HARKAVY, ALEXANDER (1863–1939), Yiddish lexicographer. A relative of the Orientalist and historian Albert *Harkavy and grandson of the rabbi of Novogrodek (Yid. Navaredok), Harkavy was born in that Belorussian town. He had a traditional Jewish education, showed an early interest in languages, and acquired some knowledge of Hebrew, Russian, Syriac, German, and Yiddish in his teens. In 1878 Harkavy went to Vilna, where he was befriended by the Yiddish author Isaac Meir *Dik and wrote his first work, in Yiddish. He earned a living as a bookkeeper for *Romm, the Hebrew-Yiddish publishing house. After the pogroms of 1881 Harkavy moved to Warsaw and joined the *Am Olam movement, before immigrating to the United States, intending to settle in a Jewish collective agricultural colony.

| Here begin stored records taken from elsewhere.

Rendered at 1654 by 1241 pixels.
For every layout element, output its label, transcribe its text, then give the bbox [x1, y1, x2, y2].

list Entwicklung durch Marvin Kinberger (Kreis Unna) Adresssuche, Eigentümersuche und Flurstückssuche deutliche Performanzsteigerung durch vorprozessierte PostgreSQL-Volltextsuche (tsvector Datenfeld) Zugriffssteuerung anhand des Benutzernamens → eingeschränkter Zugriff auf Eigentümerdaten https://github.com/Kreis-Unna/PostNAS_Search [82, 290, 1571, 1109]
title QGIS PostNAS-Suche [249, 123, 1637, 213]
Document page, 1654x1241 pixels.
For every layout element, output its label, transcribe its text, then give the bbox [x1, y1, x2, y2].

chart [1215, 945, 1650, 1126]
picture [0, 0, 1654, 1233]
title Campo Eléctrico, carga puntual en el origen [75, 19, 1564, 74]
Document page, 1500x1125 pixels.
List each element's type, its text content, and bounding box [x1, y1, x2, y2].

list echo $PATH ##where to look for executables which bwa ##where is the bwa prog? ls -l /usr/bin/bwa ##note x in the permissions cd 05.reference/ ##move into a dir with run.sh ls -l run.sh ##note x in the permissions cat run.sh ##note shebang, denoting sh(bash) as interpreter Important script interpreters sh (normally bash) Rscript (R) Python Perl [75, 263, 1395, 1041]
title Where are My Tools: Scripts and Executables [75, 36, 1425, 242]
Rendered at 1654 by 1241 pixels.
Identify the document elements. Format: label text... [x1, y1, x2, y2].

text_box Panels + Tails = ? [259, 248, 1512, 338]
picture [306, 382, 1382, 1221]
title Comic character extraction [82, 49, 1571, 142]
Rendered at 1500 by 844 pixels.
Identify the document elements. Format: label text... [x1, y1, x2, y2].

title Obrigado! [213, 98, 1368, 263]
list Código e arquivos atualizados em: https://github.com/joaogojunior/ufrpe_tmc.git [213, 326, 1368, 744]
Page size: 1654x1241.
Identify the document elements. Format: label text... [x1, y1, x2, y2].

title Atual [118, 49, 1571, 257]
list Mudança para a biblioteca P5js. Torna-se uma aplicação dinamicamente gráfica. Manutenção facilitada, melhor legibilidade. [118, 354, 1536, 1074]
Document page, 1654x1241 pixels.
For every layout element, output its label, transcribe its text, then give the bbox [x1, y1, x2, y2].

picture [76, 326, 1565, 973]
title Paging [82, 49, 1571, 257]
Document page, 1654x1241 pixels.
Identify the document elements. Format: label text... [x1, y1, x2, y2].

When the project did not materialize, he worked as a stevedore, farm laborer, and dishwasher, studying English intensively and then tutoring English and Hebrew privately.

Harkavy's love of Yiddish soon crystallized into a vocation, but for about ten years his search for a steady income sent him wandering. He was in Paris in 1885, returned to New York in 1886, taught Hebrew at a talmud torah in Montreal in 1887, where he published the first Yiddish newspaper (Di Tsayt), went to Baltimore in 1889 and there founded the short-lived periodical Der Yidisher Progres, before returning once more to New York in 1890. A year later his first popular textbook, Der Englisher Lerer ("The English Teacher"), was published, of which almost 100,000 copies were sold. Through this and other books in the "English self-taught" genre, such as his guide to writing letters, Der Englisher Brivnshteler ("The English Letter-Writer," 1892), Yiddish translations of classics, classroom lectures and popular expositions of American history and culture, New York Yiddish literary anthologies (Der Nayer Gayst, "The New Spirit," 1897–98; Der Tsvantsikster Yorhundert, "The Twentieth Century," 1900), and above all his Yiddish dictionaries, he became the teacher par excellence of two generations of immigrants. He translated Don Quijote into Yiddish (1910) and revised the King James English Bible and translated it into Yiddish for a dual-language edition (1926). His popular expositions included Columbus, Entdeker fun Amerike ("Columbus, Discoverer of America," 1892). He taught U.S. history and politics for the New York Board of Education and Yiddish literature and grammar at the Jewish Teachers' Seminary in New York, while also lecturing for the Workmen's Circle. He wrote a column called "Kol-Boy" ("Everything in It") for the Abend-Post and occasional articles for many Yiddish, Hebrew, and English papers and journals. In 1935 he published Perakim me-Ḥayyai ("Autobiographic Chapters"). His most lasting achievements were, however, in lexicography. His English-Yiddish and Yiddish-English dictionaries, encompassing about 40,000 Yiddish words, went through two dozen editions and reprints. His crowning work was the Yiddish-English-Hebrew Dictionary (1925; suppl. 1928; fifth reprint 1988), which played a significant role in educating East European Jewish immigrants in English and is still an outstanding example of a multilingual dictionary used by Yiddish speakers and lexicographers.

bibliography:

B.G. Richards, in: ajyb, 42 (1941), 153–64; Y. Mark, in: jba, 26 (1968/69); I. Shatzky, Harkavis bio-bibliografye (1933); lnyl, 3 (1960). add. bibliography: A. Harkavy, Yidish-Eynglish-Hebreisher Verterbukh, ed. with introd. by D. Katz (1988).